While I don't care at all for Facebook and never go there, this is a solid move by Meta which I appreciate. So far, I've been kind of turned off by OpenAI's apparent attitude when it comes to openness around GPT3, DALL-E, etc.

bribri 2 years ago

So happy more stuff like this is open. Kudos to Meta

vegai_ 2 years ago

Translation: Meta wants researchers to work free for them, just like all of their content creators are doing right now.

That company (and all the other parasitic social media companies like them) needs to be taxed way more heavily than it is being right now, based on the amount of content the people of every nation is generating for them.

annadane 2 years ago

Oh really? Now you invite researchers instead of shutting down legitimate projects to investigate your algorithms?

crabbygrabby 2 years ago

Ah yes please work for free so meta can generate news articles, chat bots, and better targeted advertisements on the internet for billions of dollars a year. Thanks meta...

makz 2 years ago

Beta testing for free?

rdedev 2 years ago

> Meta AI audited OPT to remove some harmful behaviors

How is this usually done in practice ?

option 2 years ago

175B is for research only and as far as I understood their ToU does not allow commercial usage.
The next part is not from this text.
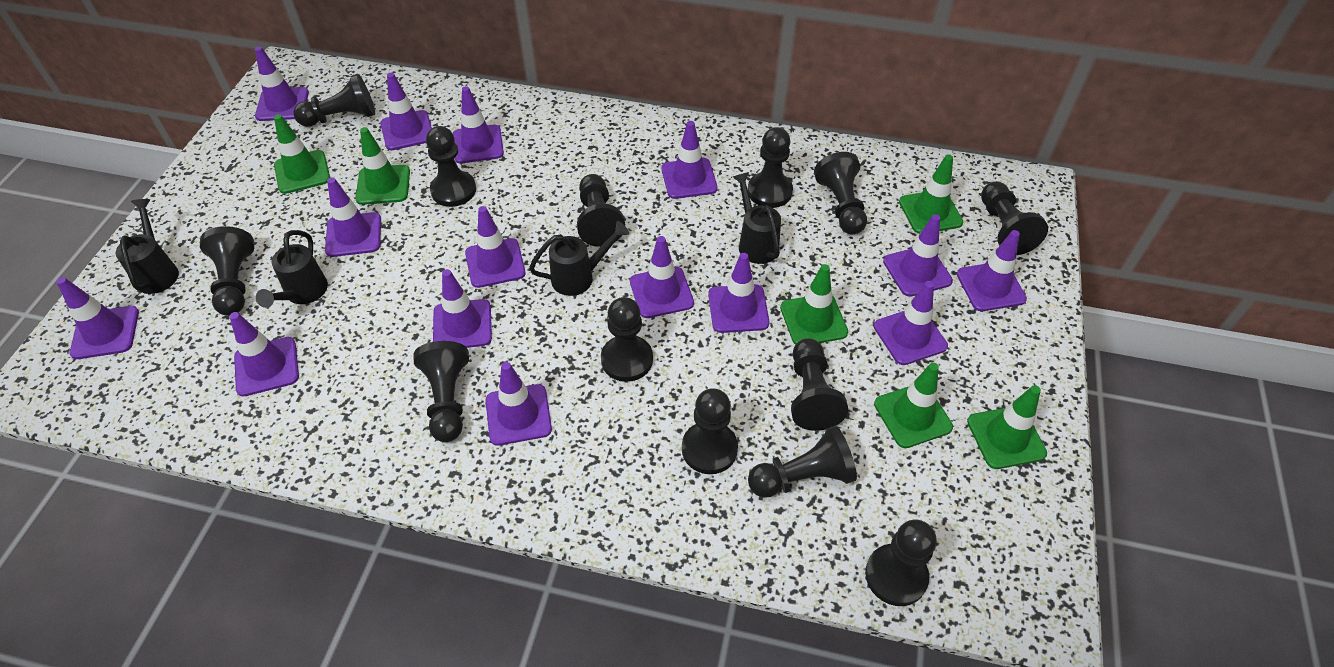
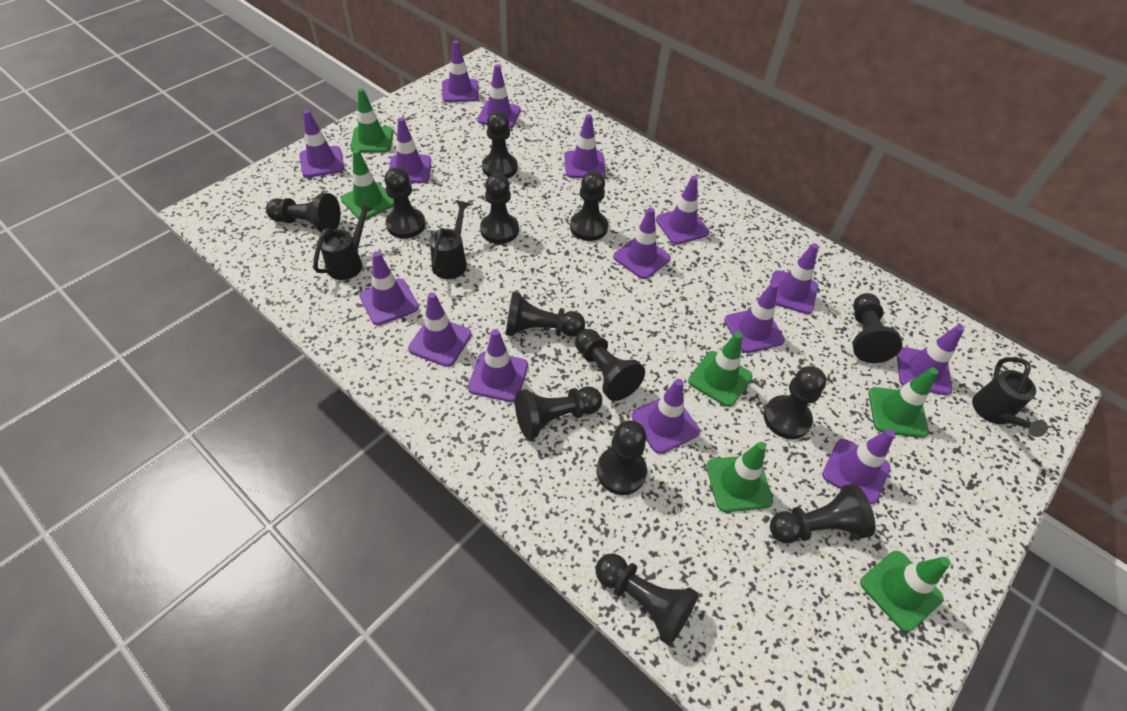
black watering can: [116,199,179,294] [256,230,328,308] [529,221,629,296] [733,172,781,264] = 4 -> [313,203,373,280] [430,200,470,279] [972,357,1048,437] = 3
Currently, the largest LLM that is both free and commercially usable (Apache 2.0) is 100B YaLM from Yandex (russian’s copy of Google). However, they did not publish any details on their training data.

  • timmg 2 years ago

    Dumb question: does 175B parameters mean the number of bytes (or floats?) in the model? Does that also mean you need the whole model in memory to do inference (in practice)?

    If so, not many machines have that much RAM. Makes it hard to "play" with.

    • lostmsu 2 years ago

      float16s or bfloat16s so 2x of that for storage

      You can infer using DeepSpeed.

  • charcircuit 2 years ago

    >However, they did not publish any details on their training data.

    Yes they did. It's in the README.

    • option 2 years ago

      All I can see is “ 1.7 TB of online texts, books, and countless other sources in both English and Russian.”

      if there are more details, can you please share a link?

      I am worried that “other sources” may contain Yandex.news which is a cesspool of anti-West and anti-Ukraine propaganda

      • 533474 2 years ago

        The pile dataset is used for the English language

abrax3141 2 years ago

Yet another confabulation generator with pretty good grammar.

anothernewdude 2 years ago

How much are they paying for this service?

sudden_dystopia 2 years ago

Didn’t we already learn our “free” lesson from this company?

ArrayBoundCheck 2 years ago

Why is facebook using GPT-3? Generate fake content it wants to push out?

  • Jensson 2 years ago

    Meta wants to create a metaverse, AI generated content like texts would be very helpful to make the metaverse more fleshed out.

    • smeagull 2 years ago

      Does anybody know what that even means? AI generated NFTs?